§ What you are asked to do
Duplicate the forum thread's text word for word, from "I want to put" up to and including "(Jul 29, 2007)".

§ Source text
----------------
# Anybody have one of this?



## Sowilu (Jul 16, 2007)

I want to put it in my 20g planted but I don't know if this one will do or a canister?

http://cgi.ebay.com/ws/eBayISAPI.dll?ViewItem&rd=1&item=180142037380&ssPageName=STRK:MEWA:IT&ih=008


----------



## Guest (Jul 29, 2007)

I have one in my 30 gallon mudskipper tank. Its good for a tank where the water level is too low for most other filters and where there isn't a huge volume. For a tank as small as a 20g, it would work but of course a canister would be better.


----------



## Sowilu (Jul 16, 2007)

What about this one, I like its description and the price. 

http://cgi.ebay.com/Marineland-Aqua...ryZ46310QQssPageNameZWDVWQQrdZ1QQcmdZViewItem


----------



## Sowilu (Jul 16, 2007)
----------------
[Saved entries]
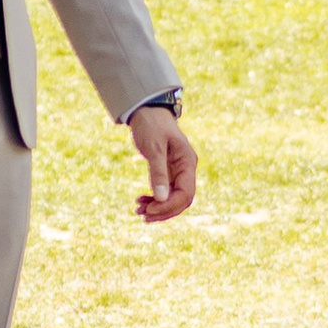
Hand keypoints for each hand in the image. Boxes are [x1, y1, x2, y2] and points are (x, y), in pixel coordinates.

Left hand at [129, 107, 197, 223]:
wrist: (147, 112)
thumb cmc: (152, 125)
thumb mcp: (154, 148)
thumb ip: (158, 173)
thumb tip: (160, 198)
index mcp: (188, 162)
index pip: (186, 194)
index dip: (169, 206)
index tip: (150, 209)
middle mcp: (186, 169)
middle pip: (182, 200)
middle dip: (164, 211)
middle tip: (143, 215)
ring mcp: (178, 172)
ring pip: (173, 199)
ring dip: (158, 208)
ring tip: (139, 210)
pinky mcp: (168, 173)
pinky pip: (165, 193)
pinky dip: (154, 200)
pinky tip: (141, 201)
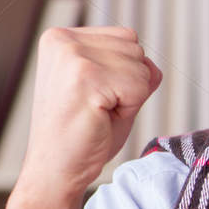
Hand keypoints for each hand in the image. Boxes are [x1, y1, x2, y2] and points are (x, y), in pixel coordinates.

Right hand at [15, 25, 162, 204]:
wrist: (55, 170)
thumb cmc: (80, 135)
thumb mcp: (109, 91)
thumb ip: (131, 70)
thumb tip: (153, 65)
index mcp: (62, 38)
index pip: (126, 38)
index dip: (124, 74)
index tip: (95, 96)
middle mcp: (63, 40)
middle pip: (136, 49)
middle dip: (129, 84)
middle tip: (98, 109)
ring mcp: (72, 55)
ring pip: (141, 66)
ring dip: (130, 97)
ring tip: (98, 113)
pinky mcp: (85, 76)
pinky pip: (139, 86)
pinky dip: (131, 108)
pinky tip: (100, 117)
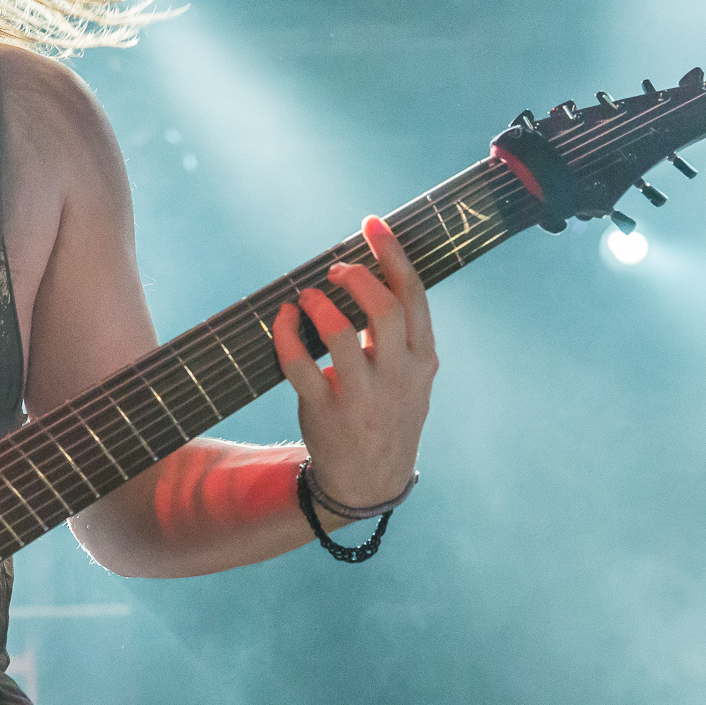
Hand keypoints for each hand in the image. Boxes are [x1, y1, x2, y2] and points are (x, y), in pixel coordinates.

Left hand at [272, 215, 438, 514]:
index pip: (413, 296)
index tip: (371, 224)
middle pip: (384, 310)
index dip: (392, 254)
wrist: (370, 480)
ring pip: (343, 337)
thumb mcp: (411, 374)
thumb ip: (400, 332)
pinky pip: (300, 367)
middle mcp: (398, 376)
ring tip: (307, 294)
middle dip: (358, 278)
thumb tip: (372, 269)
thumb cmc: (387, 411)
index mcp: (422, 358)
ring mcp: (363, 396)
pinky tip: (283, 318)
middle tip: (335, 267)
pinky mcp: (325, 412)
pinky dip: (286, 335)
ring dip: (320, 306)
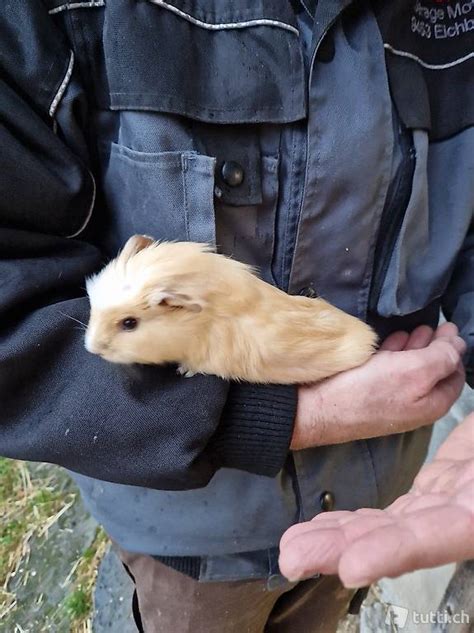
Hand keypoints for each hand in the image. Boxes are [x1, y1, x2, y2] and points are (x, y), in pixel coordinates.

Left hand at [280, 413, 473, 585]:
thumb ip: (468, 482)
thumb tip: (458, 491)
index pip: (435, 534)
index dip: (394, 551)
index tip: (351, 565)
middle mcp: (461, 518)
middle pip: (399, 539)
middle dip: (343, 549)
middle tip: (293, 557)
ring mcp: (446, 507)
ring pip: (386, 526)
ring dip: (336, 536)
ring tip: (292, 546)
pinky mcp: (437, 492)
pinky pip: (392, 510)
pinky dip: (355, 519)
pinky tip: (323, 527)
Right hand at [291, 322, 465, 448]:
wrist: (317, 410)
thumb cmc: (367, 391)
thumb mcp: (413, 371)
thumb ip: (441, 357)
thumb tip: (458, 344)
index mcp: (432, 403)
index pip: (455, 373)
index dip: (454, 349)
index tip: (448, 328)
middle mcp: (416, 405)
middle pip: (434, 371)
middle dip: (436, 347)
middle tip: (435, 325)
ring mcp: (392, 401)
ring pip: (411, 370)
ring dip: (415, 348)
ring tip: (415, 328)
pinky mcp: (370, 394)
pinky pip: (389, 371)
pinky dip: (394, 354)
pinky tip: (392, 341)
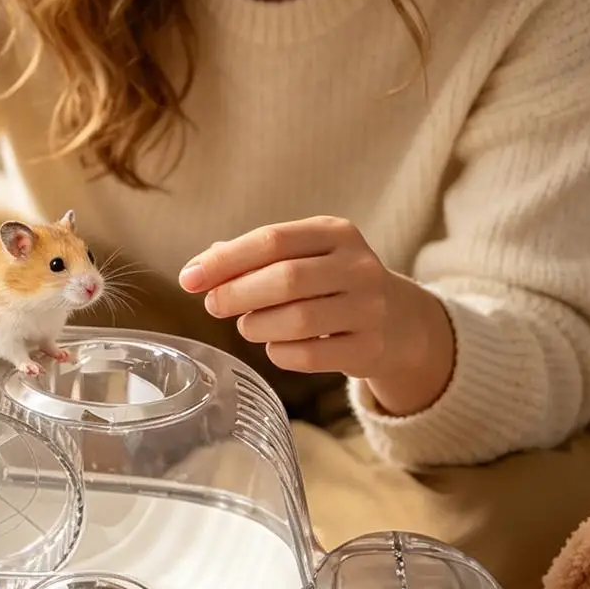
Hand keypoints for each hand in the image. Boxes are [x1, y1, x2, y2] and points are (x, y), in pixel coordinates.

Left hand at [178, 216, 455, 415]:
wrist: (401, 322)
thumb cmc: (334, 284)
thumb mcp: (305, 256)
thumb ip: (254, 257)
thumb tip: (200, 267)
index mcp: (336, 232)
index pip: (272, 240)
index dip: (225, 260)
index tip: (188, 278)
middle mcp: (359, 266)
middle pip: (285, 279)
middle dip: (237, 294)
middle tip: (213, 305)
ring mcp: (370, 308)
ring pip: (297, 320)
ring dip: (257, 326)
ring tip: (248, 325)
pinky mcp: (370, 348)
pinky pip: (310, 356)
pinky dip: (280, 353)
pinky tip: (275, 346)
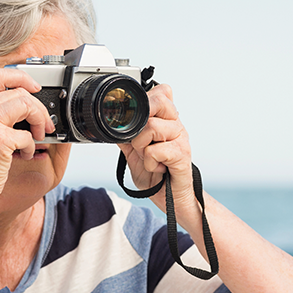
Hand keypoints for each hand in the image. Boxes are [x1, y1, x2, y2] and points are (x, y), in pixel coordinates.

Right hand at [0, 68, 54, 197]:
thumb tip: (30, 102)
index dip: (22, 77)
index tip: (36, 87)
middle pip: (20, 92)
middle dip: (39, 108)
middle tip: (45, 125)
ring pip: (26, 105)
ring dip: (40, 121)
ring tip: (39, 136)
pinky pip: (27, 135)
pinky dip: (32, 147)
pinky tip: (25, 155)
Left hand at [118, 83, 195, 211]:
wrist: (171, 200)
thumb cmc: (156, 175)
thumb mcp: (134, 152)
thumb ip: (126, 135)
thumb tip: (111, 122)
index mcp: (167, 120)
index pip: (161, 92)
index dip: (146, 99)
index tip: (136, 119)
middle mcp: (176, 125)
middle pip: (158, 101)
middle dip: (140, 121)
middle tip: (140, 142)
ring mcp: (181, 139)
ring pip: (152, 127)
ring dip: (141, 146)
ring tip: (147, 158)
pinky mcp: (182, 155)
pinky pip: (156, 150)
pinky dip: (149, 162)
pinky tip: (156, 168)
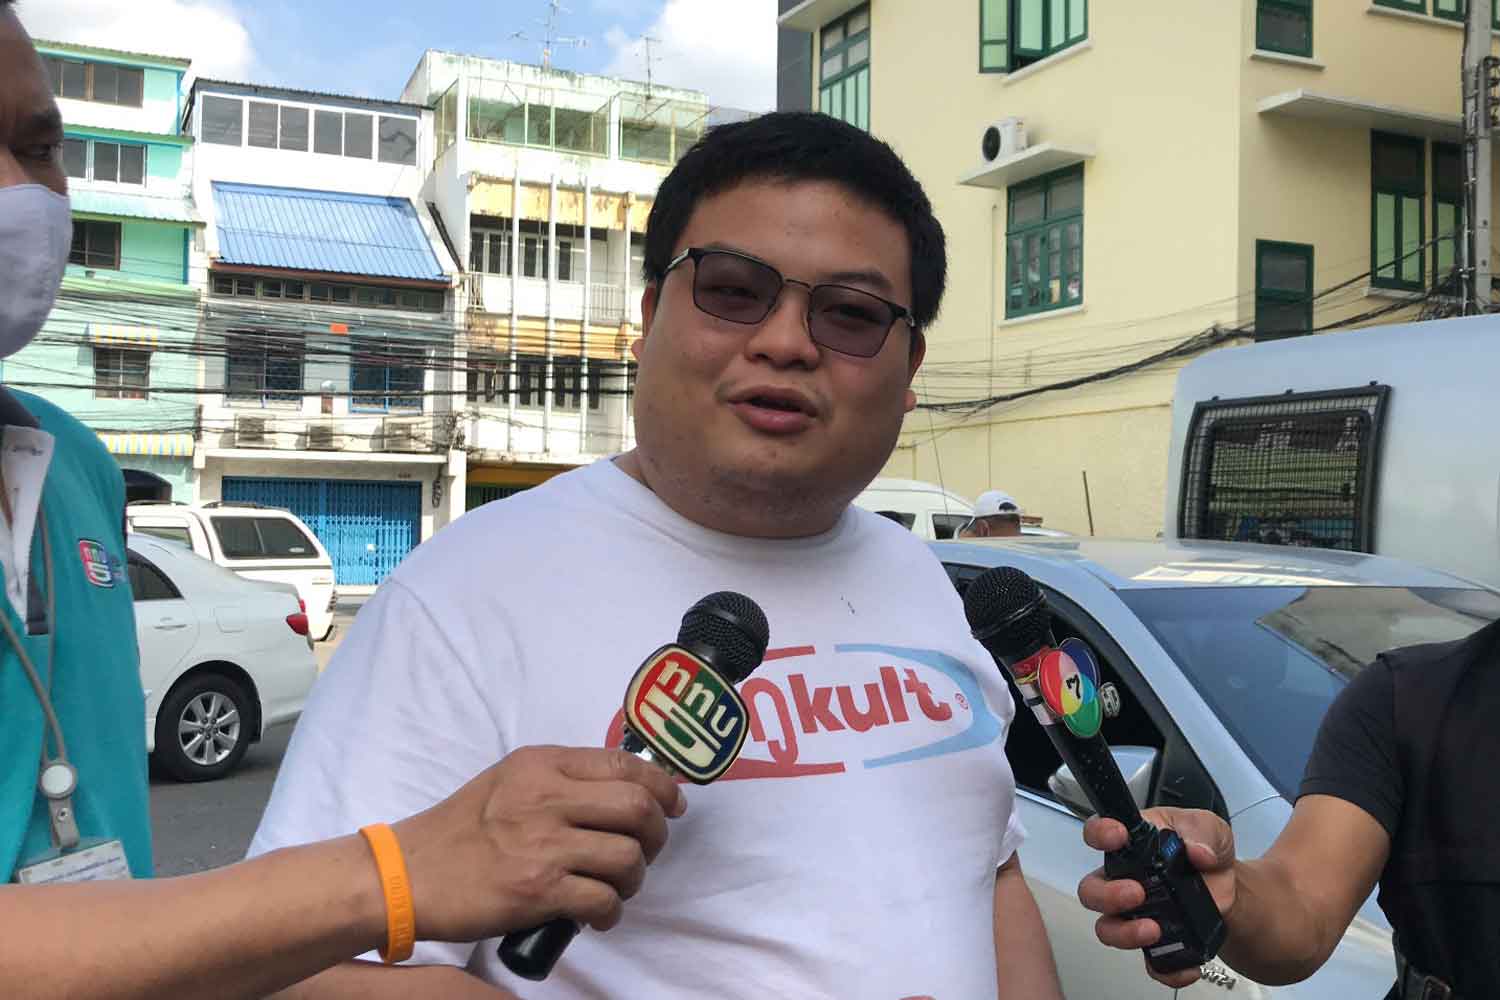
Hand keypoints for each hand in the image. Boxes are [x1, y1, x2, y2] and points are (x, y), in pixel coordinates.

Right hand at [391, 745, 686, 942]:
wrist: (409, 873)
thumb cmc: (461, 828)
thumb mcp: (510, 780)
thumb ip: (561, 777)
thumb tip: (624, 788)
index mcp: (541, 764)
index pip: (624, 764)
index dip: (662, 786)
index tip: (672, 805)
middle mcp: (546, 797)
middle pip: (638, 807)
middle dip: (657, 834)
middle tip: (646, 851)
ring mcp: (542, 845)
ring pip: (627, 857)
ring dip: (634, 878)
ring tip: (616, 886)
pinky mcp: (536, 891)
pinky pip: (602, 900)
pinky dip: (610, 913)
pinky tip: (598, 915)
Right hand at [1076, 807, 1236, 988]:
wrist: (1231, 888)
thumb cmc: (1206, 852)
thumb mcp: (1210, 829)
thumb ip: (1203, 831)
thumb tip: (1198, 851)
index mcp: (1132, 844)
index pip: (1099, 833)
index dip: (1099, 833)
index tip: (1116, 836)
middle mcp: (1123, 878)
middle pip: (1092, 890)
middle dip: (1107, 895)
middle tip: (1136, 893)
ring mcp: (1135, 913)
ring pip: (1108, 928)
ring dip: (1124, 933)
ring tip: (1153, 930)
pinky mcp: (1155, 942)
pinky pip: (1150, 962)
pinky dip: (1165, 969)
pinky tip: (1185, 964)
----------------
§ Result for this exercise
I want to put it in my 20g planted but I don't know if this one will do or a canister?

http://cgi.ebay.com/ws/eBayISAPI.dll?ViewItem&rd=1&item=180142037380&ssPageName=STRK:MEWA:IT&ih=008


----------



## Guest (Jul 29, 2007)